● **INSTRUCTION**
When you transcribe the entries below, begin at their first line and stop after the line containing "5) Initial value"; pictures stay out.

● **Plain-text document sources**
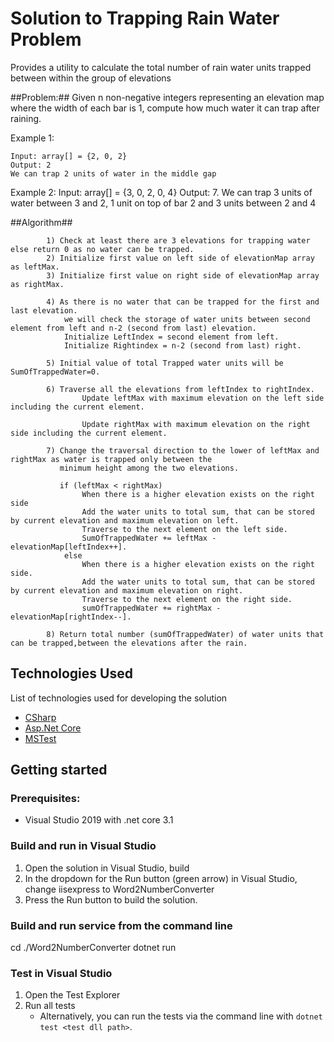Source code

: ﻿# Solution to Trapping Rain Water Problem
Provides a utility to calculate the total number of rain water units trapped between within the group of elevations

##Problem:##
Given n non-negative integers representing an elevation map where the width of each bar is 1, compute how much water it can trap after raining.
 
 Example 1:

    Input: array[] = {2, 0, 2}
	Output: 2
    We can trap 2 units of water in the middle gap

 Example 2:
    Input: array[] = {3, 0, 2, 0, 4}
    Output: 7.
    We can trap 3 units of water between 3 and 2, 1 unit on top of bar 2 and 3 units between 2 and 4

##Algorithm##

            1) Check at least there are 3 elevations for trapping water else return 0 as no water can be trapped.
            2) Initialize first value on left side of elevationMap array as leftMax.
            3) Initialize first value on right side of elevationMap array as rightMax.
            
            4) As there is no water that can be trapped for the first and last elevation.
                we will check the storage of water units between second element from left and n-2 (second from last) elevation.
                Initialize LeftIndex = second element from left.
                Initialize Rightindex = n-2 (second from last) right.
            
            5) Initial value of total Trapped water units will be SumOfTrappedWater=0.
            
            6) Traverse all the elevations from leftIndex to rightIndex.
                    Update leftMax with maximum elevation on the left side including the current element.
                            
                    Update rightMax with maximum elevation on the right side including the current element.
                
            7) Change the traversal direction to the lower of leftMax and rightMax as water is trapped only between the 
               minimum height among the two elevations.

               if (leftMax < rightMax)
                    When there is a higher elevation exists on the right side
                    Add the water units to total sum, that can be stored by current elevation and maximum elevation on left.
                    Traverse to the next element on the left side.
                    SumOfTrappedWater += leftMax - elevationMap[leftIndex++].
                else
                    When there is a higher elevation exists on the right side.
                    Add the water units to total sum, that can be stored by current elevation and maximum elevation on right.
                    Traverse to the next element on the right side.
                    sumOfTrappedWater += rightMax - elevationMap[rightIndex--].

            8) Return total number (sumOfTrappedWater) of water units that can be trapped,between the elevations after the rain.

## Technologies Used
List of technologies used for developing the solution

 - [CSharp](https://docs.microsoft.com/en-us/dotnet/csharp/)
 - [Asp.Net Core](https://docs.microsoft.com/en-us/aspnet/core/?view=aspnetcore-3.1)
 - [MSTest](https://docs.microsoft.com/en-us/dotnet/core/testing/unit-testing-with-mstest)

## Getting started
### Prerequisites:
- Visual Studio 2019 with .net core 3.1

### Build and run in Visual Studio
1. Open the solution in Visual Studio, build
2. In the dropdown for the Run button (green arrow) in Visual Studio, change iisexpress to Word2NumberConverter
3. Press the Run button to build the solution.

### Build and run service from the command line
cd ./Word2NumberConverter
dotnet run

### Test in Visual Studio

1. Open the Test Explorer
2. Run all tests
   - Alternatively, you can run the tests via the command line with `dotnet test <test dll path>`.

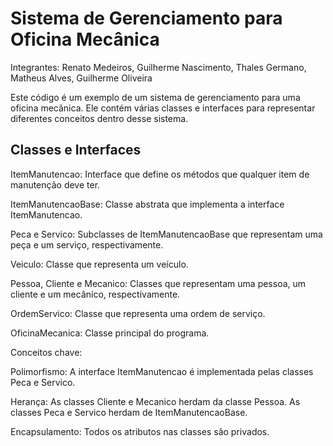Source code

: # Sistema de Gerenciamento para Oficina Mecânica

Integrantes:
Renato Medeiros,
Guilherme Nascimento,
Thales Germano,
Matheus Alves,
Guilherme Oliveira


Este código é um exemplo de um sistema de gerenciamento para uma oficina mecânica. Ele contém várias classes e interfaces para representar diferentes conceitos dentro desse sistema. 

## Classes e Interfaces

ItemManutencao: Interface que define os métodos que qualquer item de manutenção deve ter.

ItemManutencaoBase: Classe abstrata que implementa a interface ItemManutencao.

Peca e Servico: Subclasses de ItemManutencaoBase que representam uma peça e um serviço, respectivamente.

Veiculo: Classe que representa um veículo.

Pessoa, Cliente e Mecanico: Classes que representam uma pessoa, um cliente e um mecânico, respectivamente.

OrdemServico: Classe que representa uma ordem de serviço.

OficinaMecanica: Classe principal do programa.


Conceitos chave:

Polimorfismo: A interface ItemManutencao é implementada pelas classes Peca e Servico.

Herança: As classes Cliente e Mecanico herdam da classe Pessoa. As classes Peca e Servico herdam de ItemManutencaoBase.

Encapsulamento: Todos os atributos nas classes são privados.
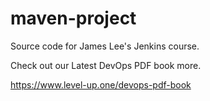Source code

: # maven-project
Source code for James Lee's Jenkins course.

Check out our Latest DevOps PDF book more.

https://www.level-up.one/devops-pdf-book
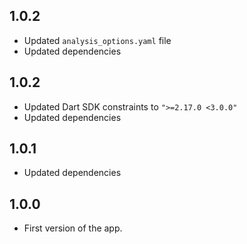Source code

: ## 1.0.2
 - Updated `analysis_options.yaml` file
 - Updated dependencies

## 1.0.2
 - Updated Dart SDK constraints to `">=2.17.0 <3.0.0"`
 - Updated dependencies

## 1.0.1
 - Updated dependencies

## 1.0.0
 - First version of the app.
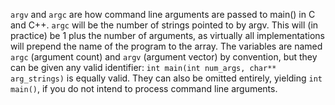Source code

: ``argv`` and ``argc`` are how command line arguments are passed to main() in C and C++.
``argc`` will be the number of strings pointed to by argv. This will (in practice) be 1 plus the number of arguments, as virtually all implementations will prepend the name of the program to the array.
The variables are named ``argc`` (argument count) and ``argv`` (argument vector) by convention, but they can be given any valid identifier: ``int main(int num_args, char** arg_strings)`` is equally valid.
They can also be omitted entirely, yielding ``int main()``, if you do not intend to process command line arguments.
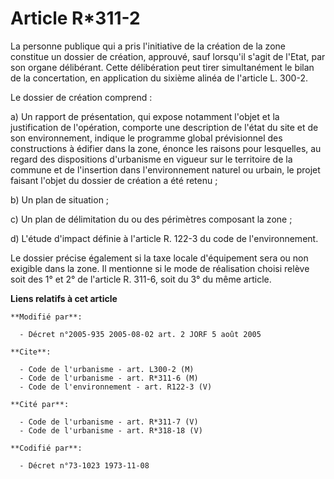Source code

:# Article R*311-2

La personne publique qui a pris l'initiative de la création de la zone constitue un dossier de création, approuvé, sauf
lorsqu'il s'agit de l'Etat, par son organe délibérant. Cette délibération peut tirer simultanément le bilan de la
concertation, en application du sixième alinéa de l'article L. 300-2.

Le dossier de création comprend :

a) Un rapport de présentation, qui expose notamment l'objet et la justification de l'opération, comporte une description de
l'état du site et de son environnement, indique le programme global prévisionnel des constructions à édifier dans la zone,
énonce les raisons pour lesquelles, au regard des dispositions d'urbanisme en vigueur sur le territoire de la commune et de
l'insertion dans l'environnement naturel ou urbain, le projet faisant l'objet du dossier de création a été retenu ;

b) Un plan de situation ;

c) Un plan de délimitation du ou des périmètres composant la zone ;

d) L'étude d'impact définie à l'article R. 122-3 du code de l'environnement.

Le dossier précise également si la taxe locale d'équipement sera ou non exigible dans la zone. Il mentionne si le mode de
réalisation choisi relève soit des 1° et 2° de l'article R. 311-6, soit du 3° du même article.

**Liens relatifs à cet article**

	**Modifié par**:

	  - Décret n°2005-935 2005-08-02 art. 2 JORF 5 août 2005

	**Cite**:

	  - Code de l'urbanisme - art. L300-2 (M)
	  - Code de l'urbanisme - art. R*311-6 (M)
	  - Code de l'environnement - art. R122-3 (V)

	**Cité par**:

	  - Code de l'urbanisme - art. R*311-7 (V)
	  - Code de l'urbanisme - art. R*318-18 (V)

	**Codifié par**:

	  - Décret n°73-1023 1973-11-08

● **SOLVED PROBLEM**
Source code

: ﻿# Solution to Trapping Rain Water Problem
Provides a utility to calculate the total number of rain water units trapped between within the group of elevations

##Problem:##
Given n non-negative integers representing an elevation map where the width of each bar is 1, compute how much water it can trap after raining.
 
 Example 1:

    Input: array[] = {2, 0, 2}
	Output: 2
    We can trap 2 units of water in the middle gap

 Example 2:
    Input: array[] = {3, 0, 2, 0, 4}
    Output: 7.
    We can trap 3 units of water between 3 and 2, 1 unit on top of bar 2 and 3 units between 2 and 4

##Algorithm##

            1) Check at least there are 3 elevations for trapping water else return 0 as no water can be trapped.
            2) Initialize first value on left side of elevationMap array as leftMax.
            3) Initialize first value on right side of elevationMap array as rightMax.
            
            4) As there is no water that can be trapped for the first and last elevation.
                we will check the storage of water units between second element from left and n-2 (second from last) elevation.
                Initialize LeftIndex = second element from left.
                Initialize Rightindex = n-2 (second from last) right.
            
            5) Initial value of total Trapped water units will be SumOfTrappedWater=0.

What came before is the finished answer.